Preparation and characterization of cellulose gels from corn cobs

Authors: Shogren, Randal; Peterson, Steven - Steve; Evans, Kervin; Kenar, James - Jim

Submitted to: Carbohydrate Polymers
Publication Type: Peer Reviewed Journal
Publication Acceptance Date: 6/15/2011
Publication Date: 6/22/2011
Citation: Shogren, R.L., Peterson, S.C., Evans, K.O., Kenar, J.A. 2011. Preparation and characterization of cellulose gels from corn cobs. Carbohydrate Polymers. 86(3):1351-1357. DOI: 10.1016/j.carbpol.2011.06.035.

Interpretive Summary: This research found that corn cobs can be modified to form cellulose gels and that such gels have potential for use as thickeners, suspending agents and dietary fiber. There is little current commercial utilization of corn cobs so new value added uses would add to farm income. It was found that corn cobs extracted with sodium hydroxide and bleach and then homogenized formed a clear gel in water. The gel was made up of tiny interlocking cellulose microfibrils. The strength of the gel was much higher than cellulose gels prepared in the past from other agricultural materials and other methods. This information will benefit scientists in academia, food and biomaterials industries who may be interested in insoluble dietary fiber, thickeners and biobased composite materials.

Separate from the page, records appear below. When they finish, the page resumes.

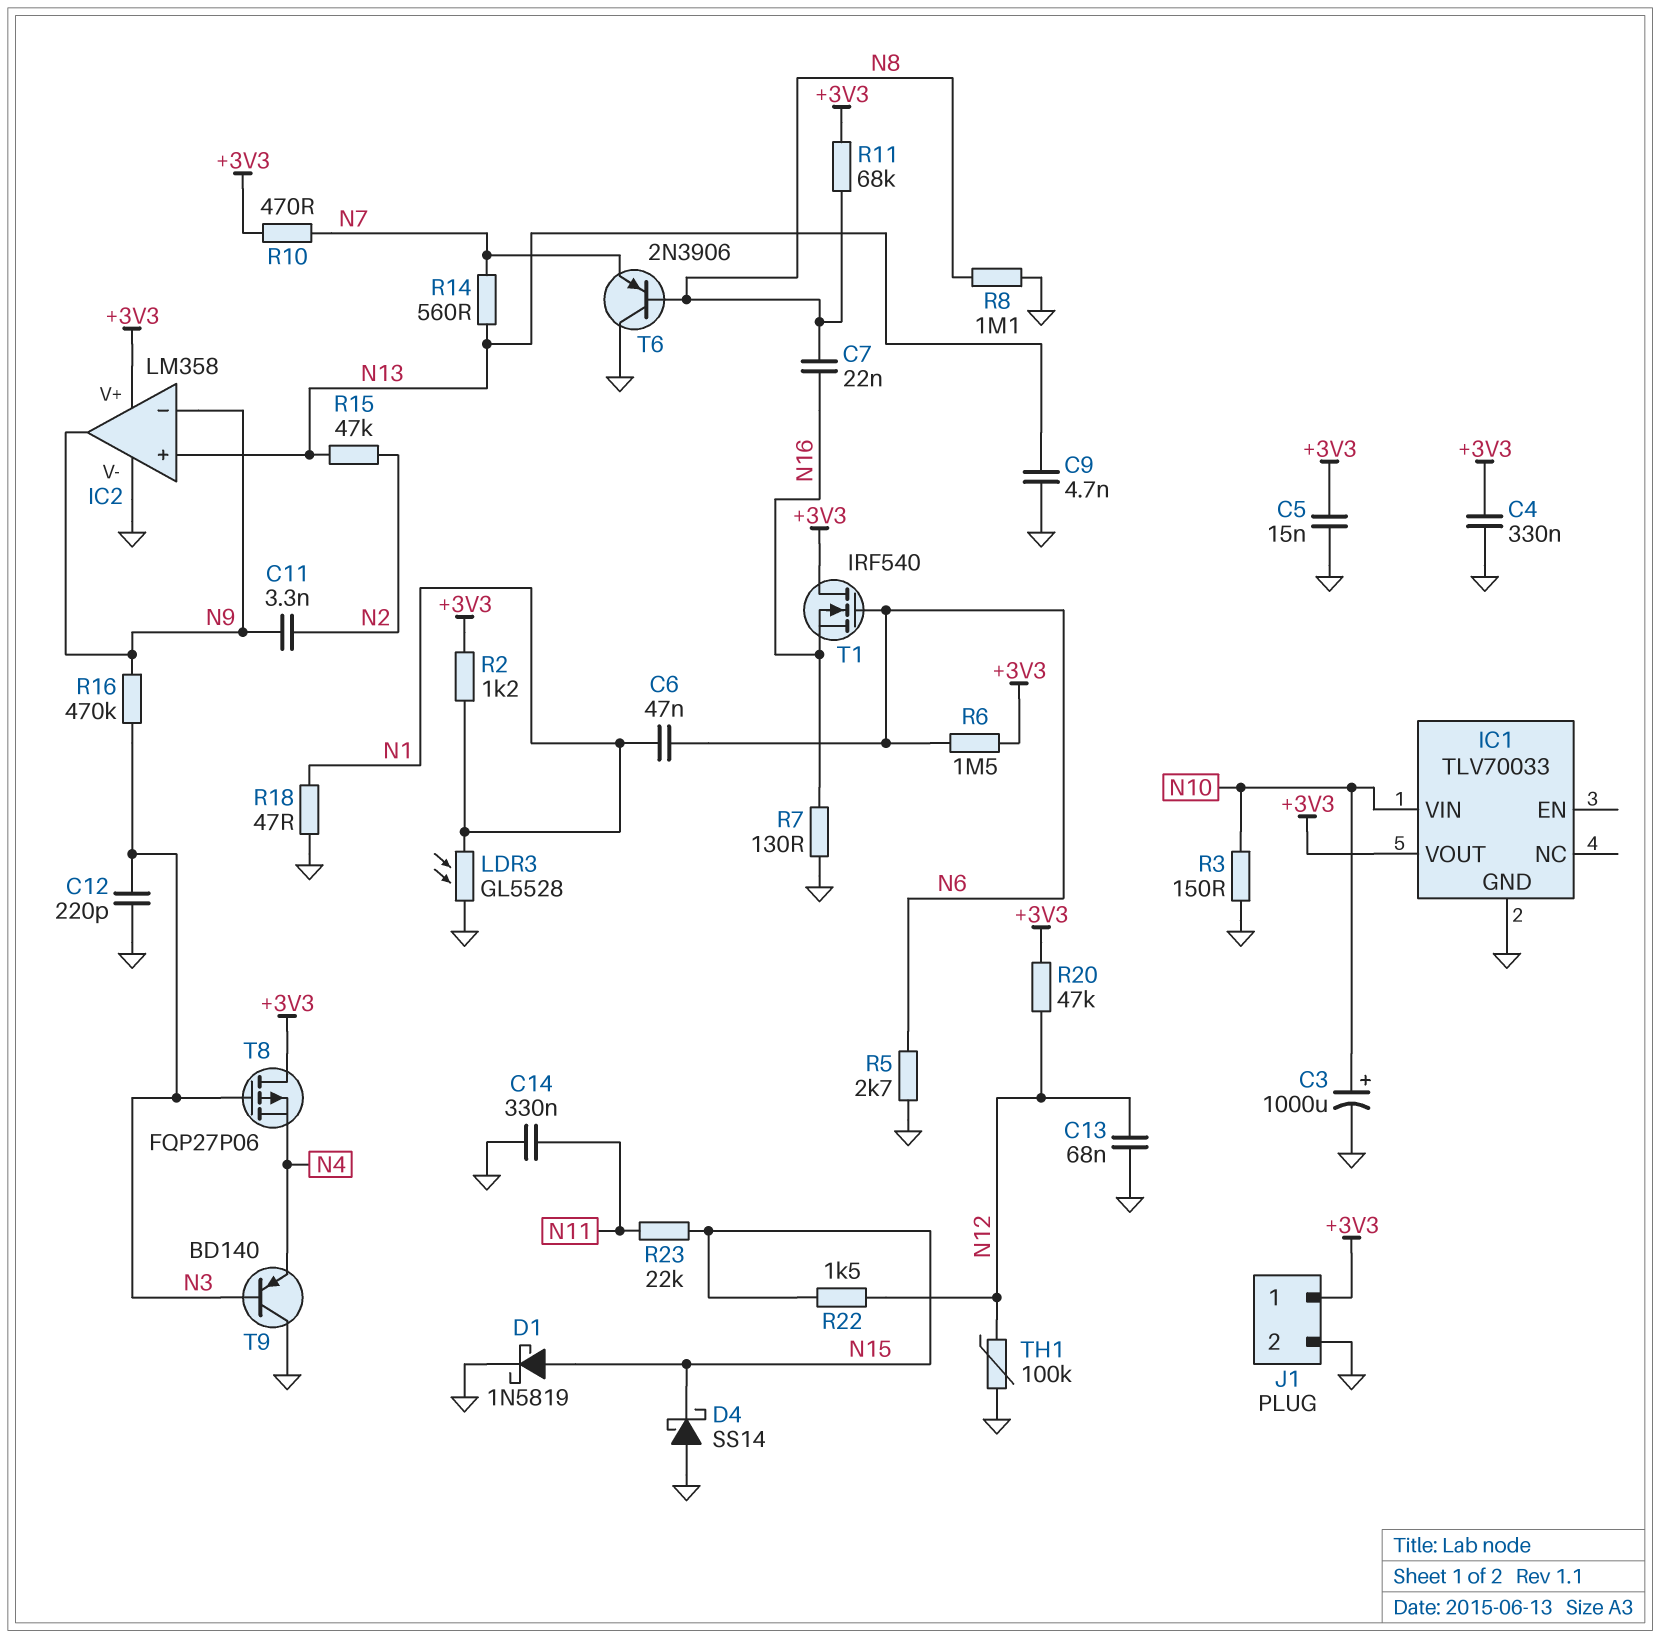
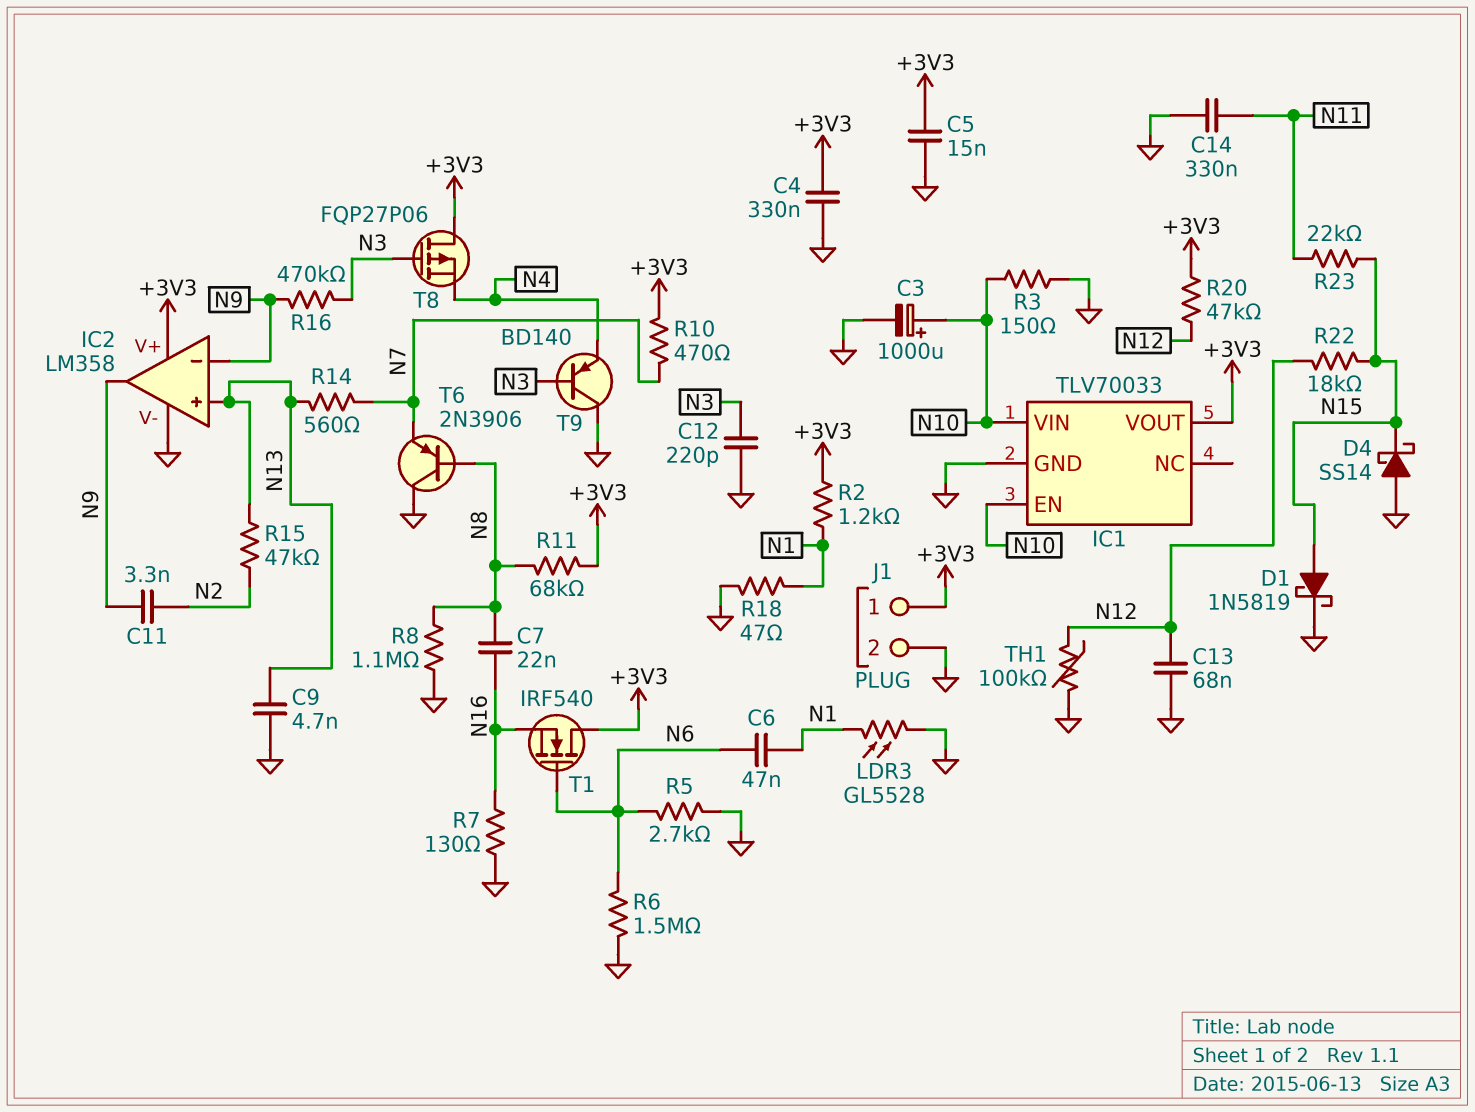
IC1 pin EN: none -> N10
R6: 1.5M (+3V3, N6) -> 1.5M (GND, N6)
R22: 1.5k (N12, N15) -> 18k (N12, N15)

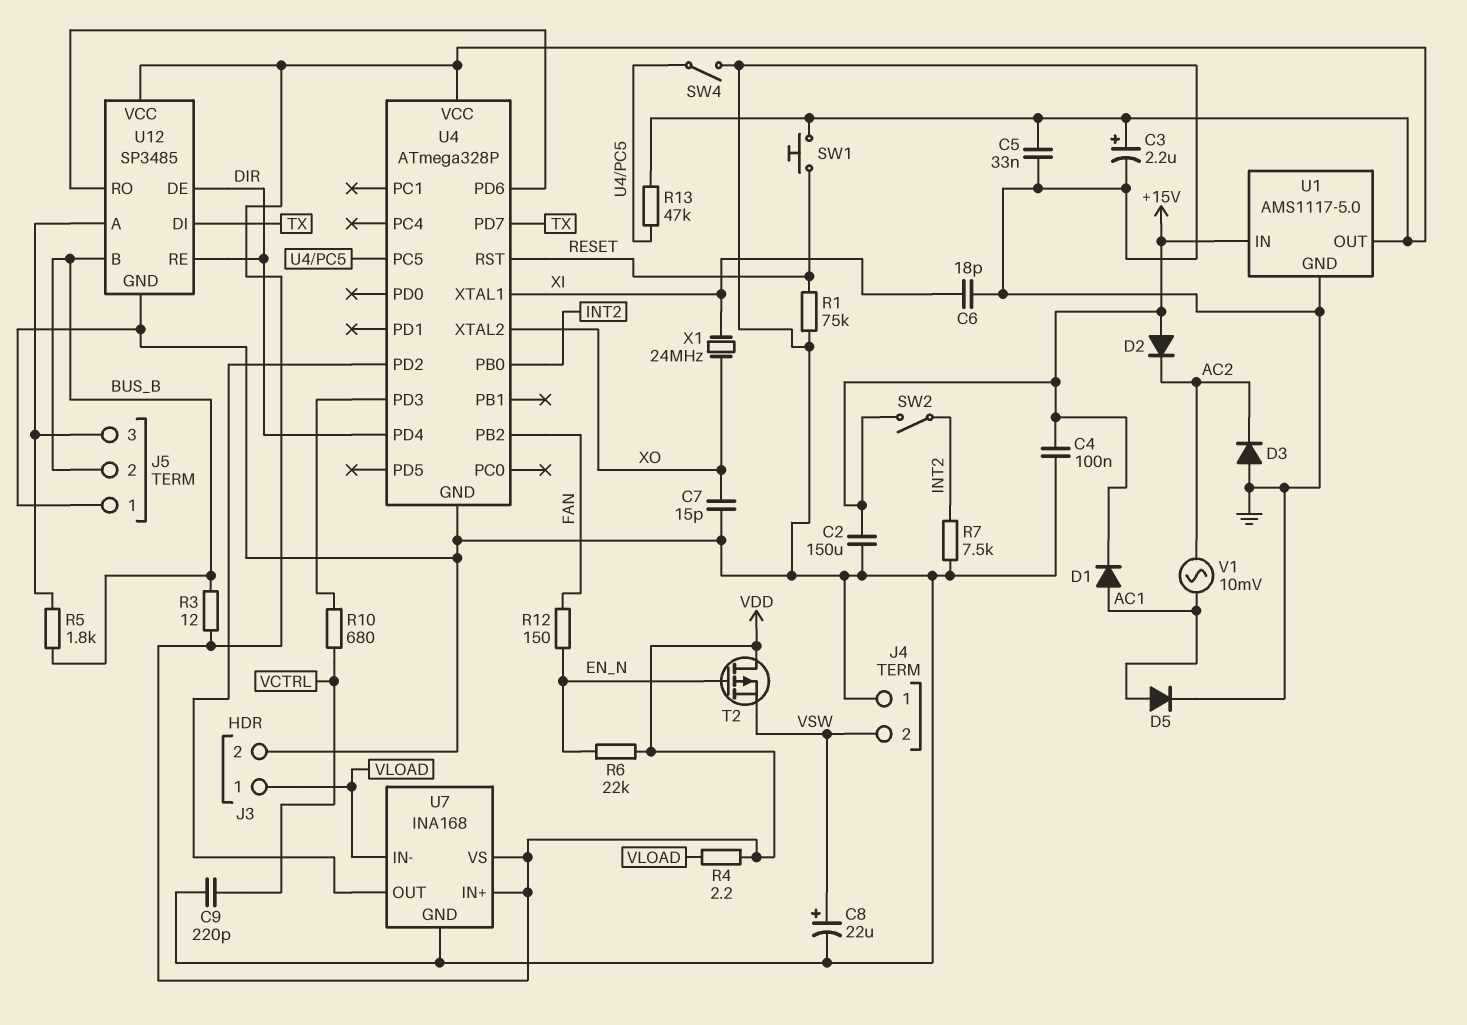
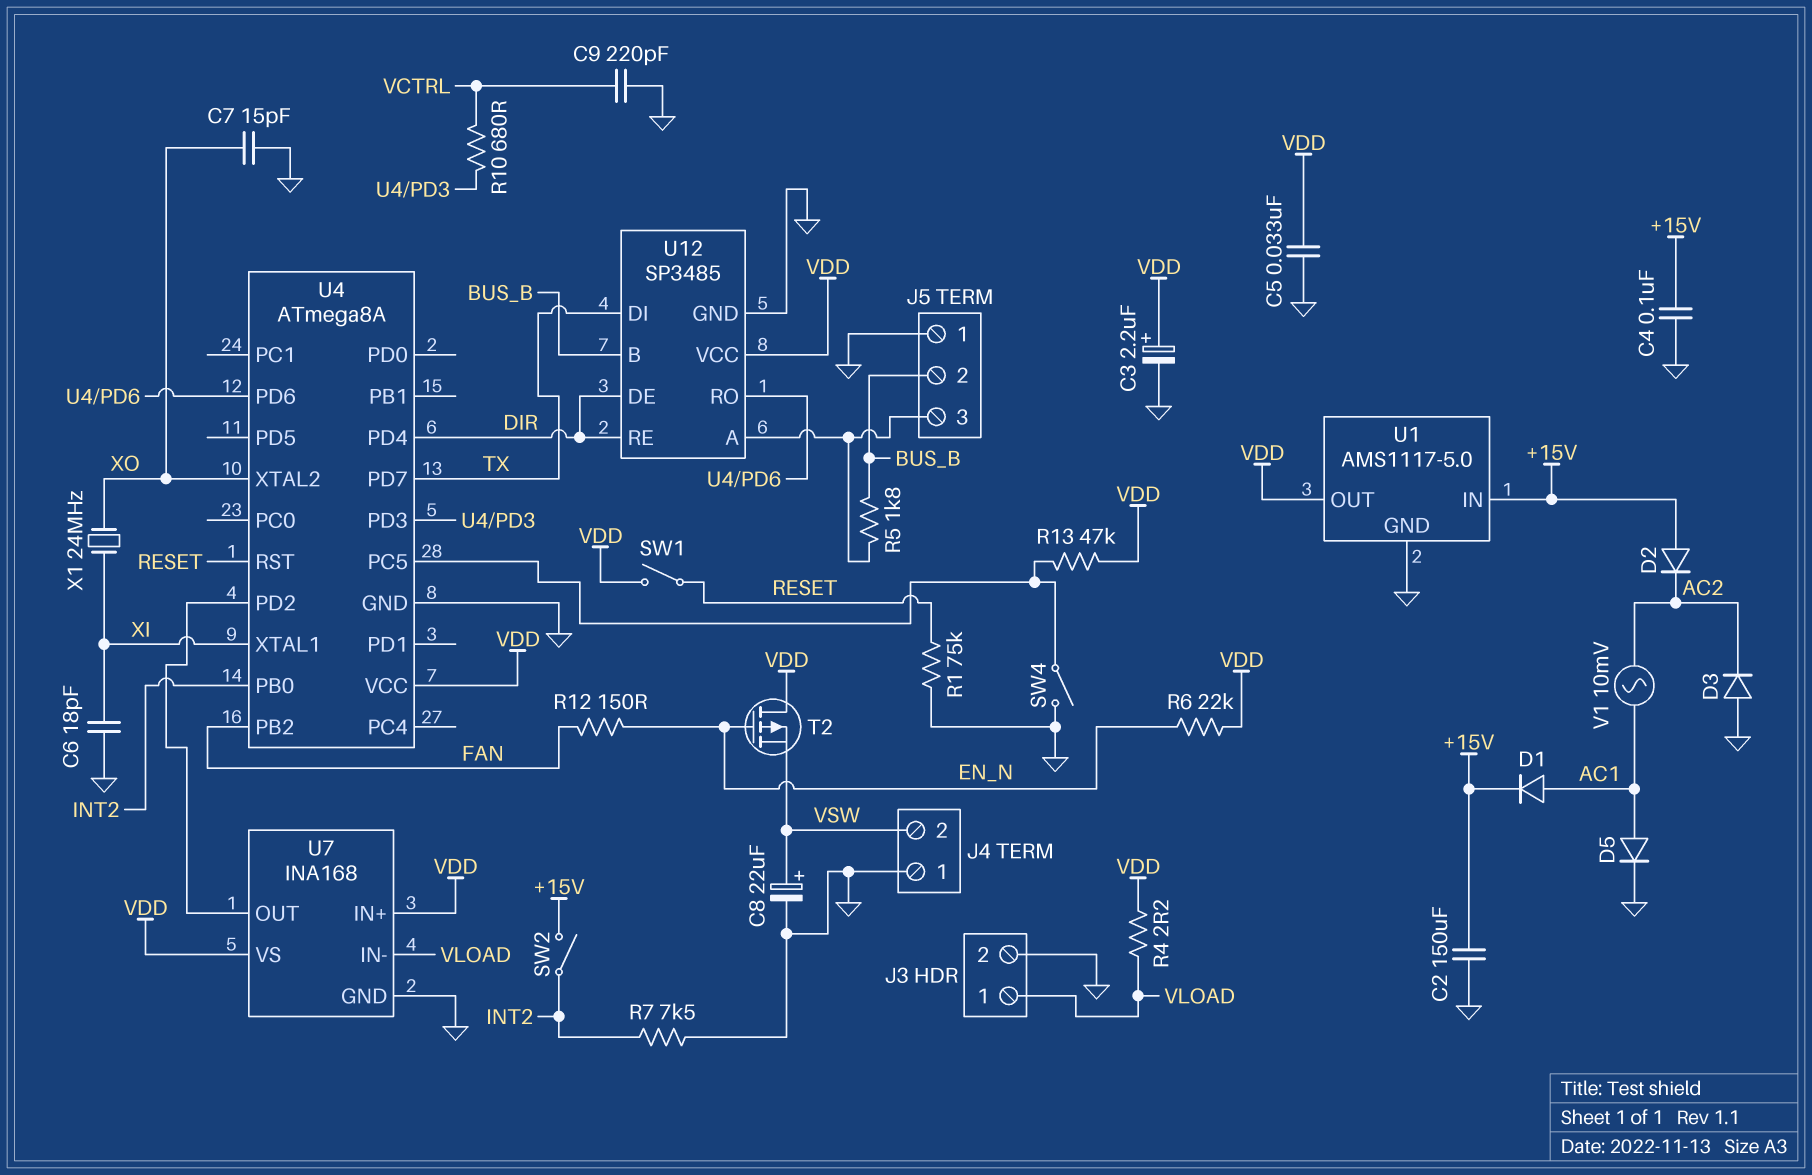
R3: 12 (BUS_B, VDD) -> none
SW1: button (RESET, VDD) -> switch (RESET, VDD)
U4: ATmega328P -> ATmega8A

Technical Abstract: Aqueous cellulose gels were prepared by extraction of ground corn cobs with hot aqueous sodium hydroxide/sodium hypochlorite and shearing. Initial shearing in a blender broke up cob tissue structure into individual cells and resulted in a gel. Subsequent shearing in a high pressure homogenizer increased viscosity by 50-100x. Rheological studies showed all samples were gel-like from 0.5-2.0% and that G’ increased following a power law with exponents of 3.7 and 3.2 for blended and homogenized samples, respectively. G’ and G” were maximal after two passes through the homogenizer and were about ten times larger than typical literature values for microfibrillar cellulose suspensions. SEM and AFM of two-pass sample showed networks of microfibrils and larger expanded fibrillar aggregates while bundles of more separate microfibrils were observed after eight passes. These results should improve understanding of the relationships between processing, morphology and properties of cellulose from corn stover and lead to new applications.